Ci si approccia a Fabula. Il portale dei tredici regni di Akram El-Bahay, pubblicato in Italia da Gribaudo, come a un gioco che conservi per tanto tempo, per paura che possa rovinarsi. Che c’entra con il libro, direte voi? A me succede anche quando leggo. Quando un libro che mi attrae moltissimo ho sempre il timore di iniziarlo: e invece niente paura, perché invece è scivolato via con facilità e tantissima voglia di voltare pagina.

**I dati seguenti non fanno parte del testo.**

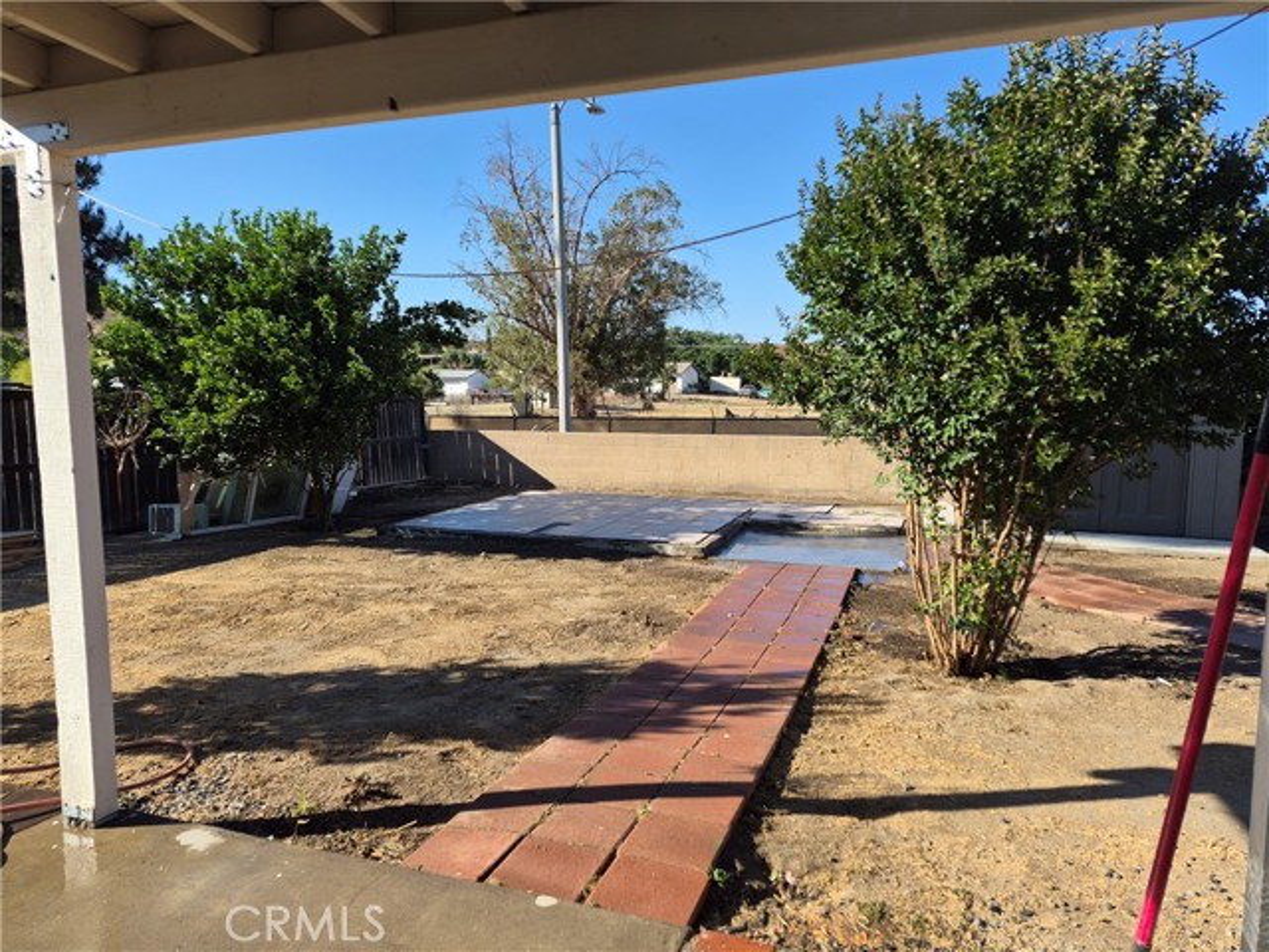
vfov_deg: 58.9
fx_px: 843
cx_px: 634
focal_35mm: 23
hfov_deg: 73.9
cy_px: 476
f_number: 1.8
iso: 80
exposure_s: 1/2976
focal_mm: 5.4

È un fantasy coinvolgente e ricco di spunti di riflessione. Nel suo esser denso – una bella storia di oltre 300 pagine – riesce a mantenersi accattivante e a tenere alta la curiosità dei lettori.
I due protagonisti, Will e Charlotte, si trovano nella ridente New York – in particolare a Central Park – quando qualcosa di strano comincia ad accadere. Esserini minuscoli, che poi si riveleranno elfi, girano attorno a un grande albero e sembrano proprio chiamare a rapporto i due gemelli.
Loro due, oltretutto, non potrebbero essere più diversi. Charlotte è determinata, ha un carattere forte e dirompente, le piace farsi valere e mostrare tutto il suo coraggio. Will è ovviamente il contrario: ha un carattere riservato, gli importa poco di essere notato ed esprime il suo parere solo se strettamente necessario.
Ma non hanno scelta e in questa avventura dovranno tuffarsi a capofitto insieme. Quando tornano a casa scoprono che la loro mamma è stata portata via da una furia e che quell’albero attorno al quale ronzava il famoso esserino, altro non era che un portale per Fabula, un magico regno.
Ciascun popolo che vive a qui è espressione del mondo fantastico, ha un regno d’appartenenza che lo identifica e una fata che lo rappresenta. In particolare, ad accompagnare i ragazzi in questa avventura, ci saranno il cocciutissimo e buonissimo nano Hoin, il goffo e simpatico cacciatore Orion e la piccola e super grintosa elfa Thel.
Ma non può di certo mancare un personaggio antagonista, in questo caso è la terribile Nok, affabulatrice scaltra, pronta a conquistare tutti, non solo con il suo potere, ma anche con ciò le parole che pronuncia e con cui fa insorgere insicurezze e paure.
Infatti, in un luogo che si chiama Fabula come si può pensare che non ci sia un narratore a gestire gli intrecci? Ognuno ha bisogno della sua storia e di qualcuno che la scriva. Nok, invece, vuole che cali l’oscurità e il caos sulle trame di tutti e che l’unica a governare sia lei.
Mentre i ragazzi scoprono i regni e i loro abitanti, viaggiano anche dentro loro stessi, fino al disvelamento di lati delle loro personalità che non credevano di avere, come di parti della loro vita che non pensavano sarebbero tornate in superficie. In particolare, Will dovrà fare i conti con il dolore per la morte del padre, avvenuta anni prima, e cadere nella profondità dei sensi di colpa, della rabbia, di tutti quei sentimenti ingestibili che a un certo punto risalgono a galla.
Ma Will scopre anche di essere bravo a mentire, o meglio, a inventare e raccontare sul momento grandi storie per uscire dai guai. Forse una vera dote da narratore? Non vi resta che scoprirlo.
Uno degli elementi più belli di questo libro è proprio il ruolo di rilievo che hanno le parole, nel loro peso, nel modo in cui possono essere usate, quando involontariamente feriscono o quando si sceglie di colpire proprio con frasi al veleno.
Insomma, se Fabula si tiene in piedi grazie alle storie, bisogna essere bravi a scriverle, a pensarle, a far sì che ciascuno abbia il proprio ruolo, ma prima bisogna affinare gli strumenti e, nelle favole come nella vita, ogni singola parola scelta può fare la differenza, per ciò che proviamo, per ciò che vogliamo comunicare.
Perché è la magia delle parole giuste a dipingere immagini sconosciute nella mente delle persone e a far vivere anche le creature di Fabula
Un libro per ragazzi che lavora su tanti livelli, richiama a grandi esempi della letteratura per ragazzi – dalle storie dei fratelli Grimm, passando per La storia infinita, fino ad approdare da Harry Potter – e soprattutto tiene viva la speranza che, anche in un mondo senza poteri, le parole possono essere una grande risorsa.